• _Esercizi proposti_:
a) Nel brano sul freddo dell'infanzia, la narratrice non riusciva a pronunciare la parola «mamma». Spiega perché era sicura che per il figlio questo non avesse nessuna importanza.
b) Rispondi in breve alle domande sul brano sul freddo dell'infanzia.
(i) Da che cosa la narratrice dice che avrebbe patito meno freddo a nascere?
(ii) A che cosa paragona la parola «mamma» sulle proprie labbra?
(iii) Secondo il brano sul freddo dell'infanzia, che cosa comporta questo freddo?
c) Prosegui il brano sul freddo dell'infanzia con un paragrafo che parta dopo la sua ultima frase.

Se fossi nata dal ventre di un ghiacciaio non avrei patito così tanto freddo come è stato, invece, essere partorita da mia madre.
Il freddo della mia infanzia è un gelo perenne che d'allora non mi ha più lasciato, me lo sono portata dentro per tutta la vita come una realtà biologica, una tara ereditaria, una devastazione invisibile, tutta interna.
Spesso ho rischiato di distaccarmi dal mondo, a volte, invece, ho lottato anche contro me stessa per riuscire ad avere accesso ai sentimenti.
Perché è questo che comporta il freddo dell'infanzia: l'estraneità ai sentimenti.
Quando è nato mio figlio non riuscivo a pronunciare la parola mamma, mi sembrava una bestemmia sulle mie labbra. I primi tempi della sua nascita non riuscivo, soprattutto in presenza di altri, a stringermelo al petto e soffocarlo con tutta l'irruenza di quell'amore infinito e nuovo, che sentivo eruttare dentro con la violenza di un vulcano in attività. Poi, quando eravamo soli, lo sommergevo con la lava calda e benefica di quel vulcano: spariva inghiottito tra le mie braccia, coperto da tutti quei baci che io forse non ho avuto, e sapevo che per lui non aveva nessuna importanza se io non riuscivo a pronunciare la parola mamma, perchè, ne ero sicura, sentiva il mio calore e il mio odore.

• _Voci fornite_:
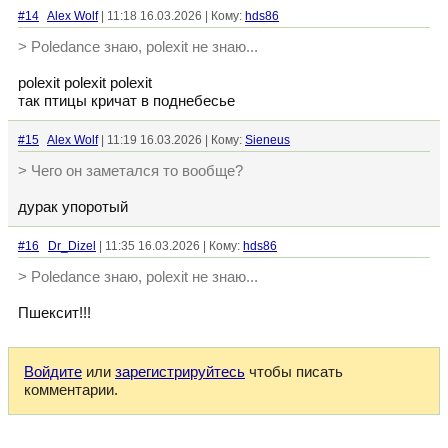
#14
Alex Wolf
| 11:18 16.03.2026 | Кому:
hds86
> Poledance знаю, polexit не знаю...
polexit polexit polexit
так птицы кричат в поднебесье
#15
Alex Wolf
| 11:19 16.03.2026 | Кому:
Sieneus
> Чего он заметался то вообще?
дурак упоротый
#16
Dr_Dizel
| 11:35 16.03.2026 | Кому:
hds86
> Poledance знаю, polexit не знаю...
Пшексит!!!
Войдите
или
зарегистрируйтесь
чтобы писать
комментарии.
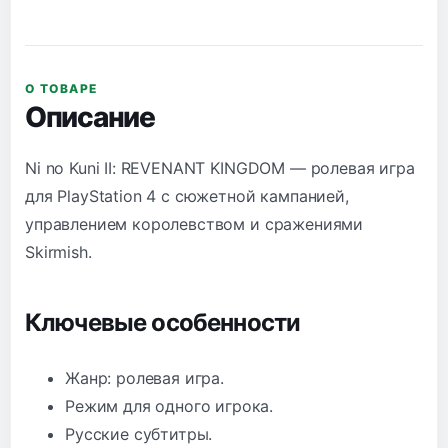
О ТОВАРЕ
Описание
Ni no Kuni II: REVENANT KINGDOM — ролевая игра
для PlayStation 4 с сюжетной кампанией,
управлением королевством и сражениями
Skirmish.
Ключевые особенности
Жанр: ролевая игра.
Режим для одного игрока.
Русские субтитры.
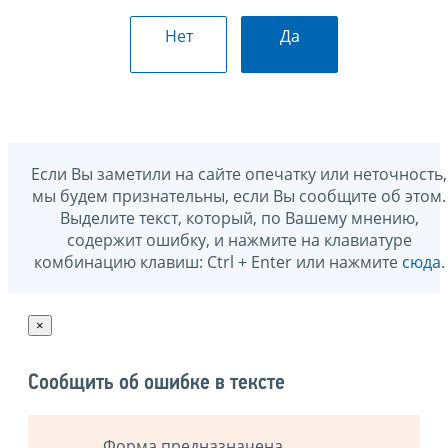
Нет
Да
Если Вы заметили на сайте опечатку или неточность,
мы будем признательны, если Вы сообщите об этом.
Выделите текст, который, по Вашему мнению,
содержит ошибку, и нажмите на клавиатуре
комбинацию клавиш: Ctrl + Enter или нажмите
сюда
.
×
Сообщить об ошибке в тексте
Форма предназначена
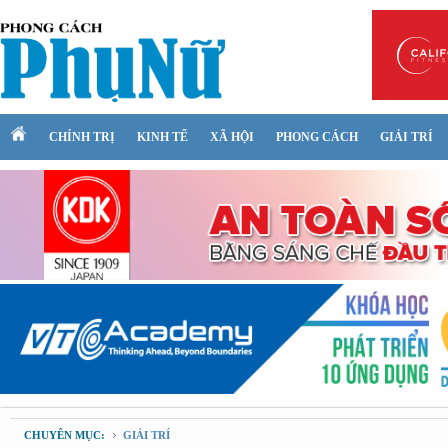
CHÍNH TRỊ
KINH TẾ
XÃ HỘI
PHONG CÁCH
GIẢI TRÍ
CHUYÊN MỤC:
GIẢI TRÍ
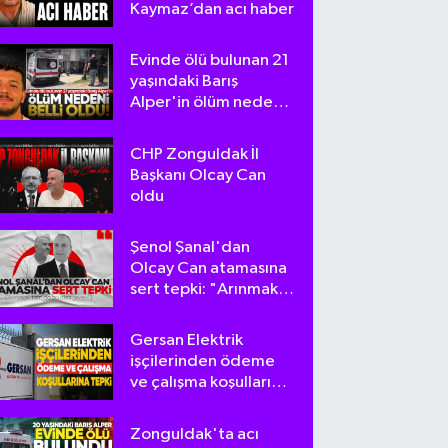
Kaymaz’dan acı haber
Evinde ölü bulunan 21
yaşındaki Barış
Alper'in ölüm nedeni
belli oldu
CHP Zonguldak İl
Başkanı Olcay Can
oldu
Şenol Şanal'dan
Olcay Can atamasına
sert tepki: "Arınmak
tam da bu olsa
gerek!"
Gersan Elektrik
işçilerinden ödeme
ve çalışma koşullarına
tepki
Zonguldak'ta acı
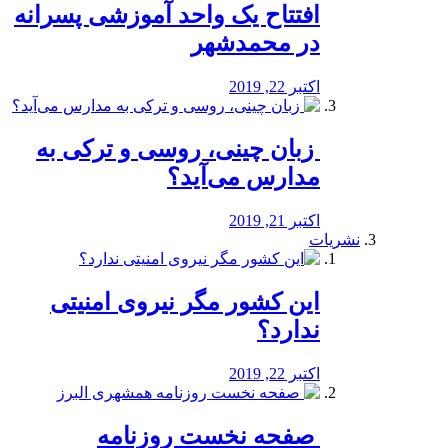
افتتاح یک واحد آموزشی پسرانه
در محمدشهر
اکتبر 22, 2019
️ زبان چینی، روسی و ترکی به
مدارس می‌آید؟
اکتبر 21, 2019
نشریات
این کشور مگر نیروی امنیتی
ندارد؟
اکتبر 22, 2019
️ صفحه نخست روزنامه‌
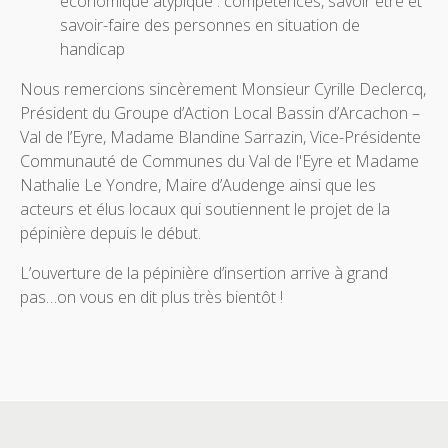
économique atypique : compétences, savoir être et
savoir-faire des personnes en situation de
handicap
Nous remercions sincèrement Monsieur Cyrille Declercq,
Président du Groupe d’Action Local Bassin d’Arcachon –
Val de l’Eyre, Madame Blandine Sarrazin, Vice-Présidente
Communauté de Communes du Val de l'Eyre et Madame
Nathalie Le Yondre, Maire d’Audenge ainsi que les
acteurs et élus locaux qui soutiennent le projet de la
pépinière depuis le début.
L’ouverture de la pépinière d’insertion arrive à grand
pas…on vous en dit plus très bientôt !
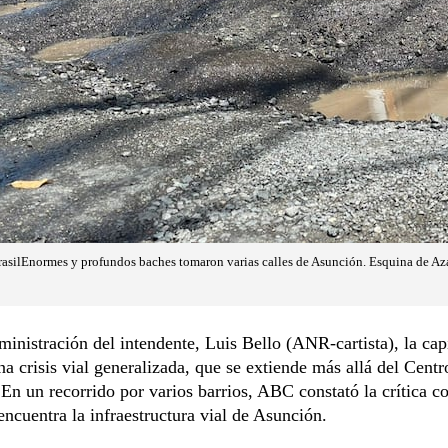
BrasilEnormes y profundos baches tomaron varias calles de Asunción. Esquina de Aza
ministración del intendente, Luis Bello (ANR-cartista), la cap
na crisis vial generalizada, que se extiende más allá del Centr
 En un recorrido por varios barrios, ABC constató la crítica c
encuentra la infraestructura vial de Asunción.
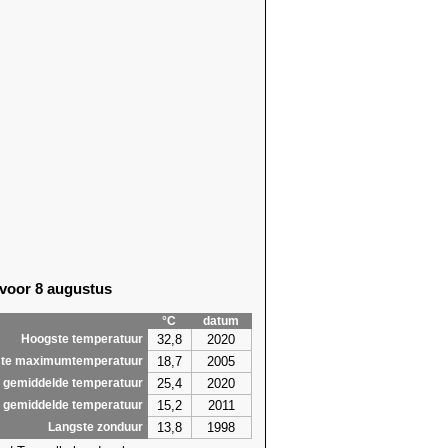
 voor 8 augustus
°C
datum
32,8
2020
Hoogste temperatuur
18,7
2005
te maximumtemperatuur
25,4
2020
 gemiddelde temperatuur
15,2
2011
 gemiddelde temperatuur
13,8
1998
Langste zonduur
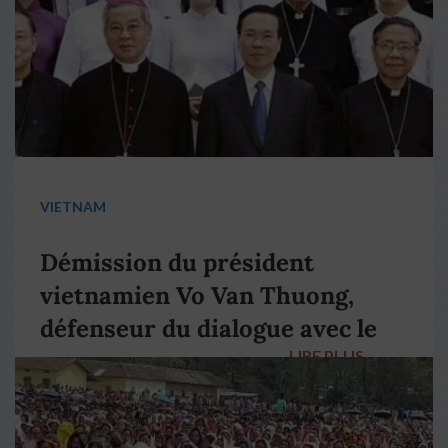
VIETNAM
Démission du président
vietnamien Vo Van Thuong,
défenseur du dialogue avec le
LIRE PLUS
→
pape François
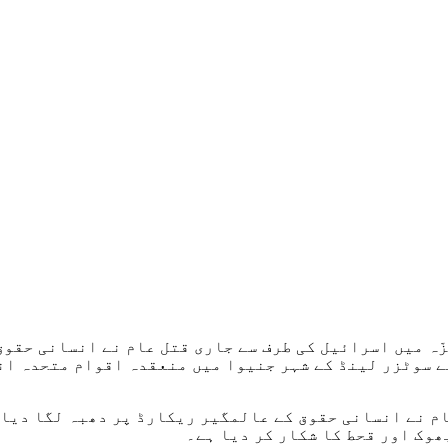
ّہ میں اسرائیل کی طرف سے جاری قتل عام نے انسانی حقو
ھوک اور قحط کا شکار کر دیا ہے۔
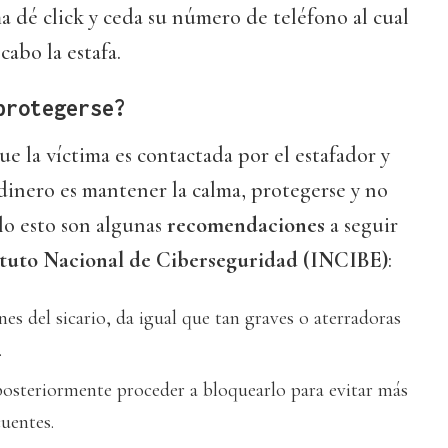
ma dé click y ceda su número de teléfono al cual
cabo la estafa.
protegerse?
ue la víctima es contactada por el estafador y
 dinero es mantener la calma, protegerse y no
llo esto son algunas
recomendaciones
a seguir
ituto Nacional de Ciberseguridad (INCIBE)
:
nes del sicario, da igual que tan graves o aterradoras
.
osteriormente proceder a bloquearlo para evitar más
uentes.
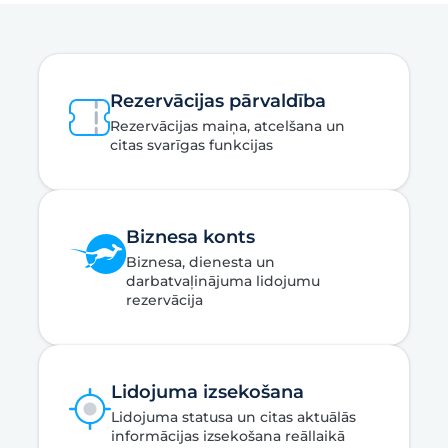
Rezervācijas pārvaldība
Rezervācijas maiņa, atcelšana un
citas svarīgas funkcijas
Biznesa konts
Biznesa, dienesta un
darbatvaļinājuma lidojumu
rezervācija
Lidojuma izsekošana
Lidojuma statusa un citas aktuālās
informācijas izsekošana reāllaikā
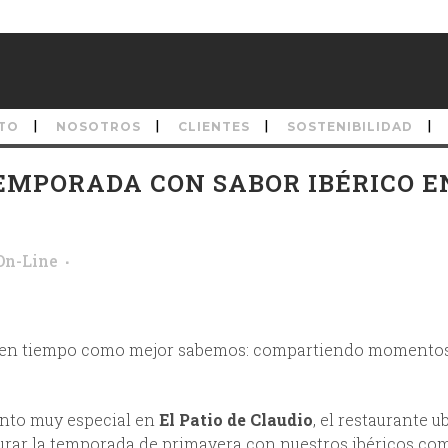
TO
NOSOTROS
CLIENTES
SOSTENIBILIDAD
MPORADA CON SABOR IBÉRICO E
On-Line
buen tiempo como mejor sabemos: compartiendo momento
ento muy especial en
El Patio de Claudio
, el restaurante u
gurar la temporada de primavera con nuestros ibéricos co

• _Risposte_:
a) Ne era sicura perché il figlio sentiva il suo calore e il suo odore quando, da soli, lei lo stringeva tra le braccia e lo copriva di baci.

b)
(i) Dal ventre di un ghiacciaio.
(ii) A una bestemmia.
(iii) L'estraneità ai sentimenti.

c)
Mamma, è un luogo in cui avere la certezza di trovare rifugio.
Ogni volta che la vado a trovare porto sempre con me un pò di quella cenere bollente di vulcano per scaldare l'antro, buio e freddo, del suo alzheimer, e la cullo tra le braccia per farle sentire il mio calore e il mio odore.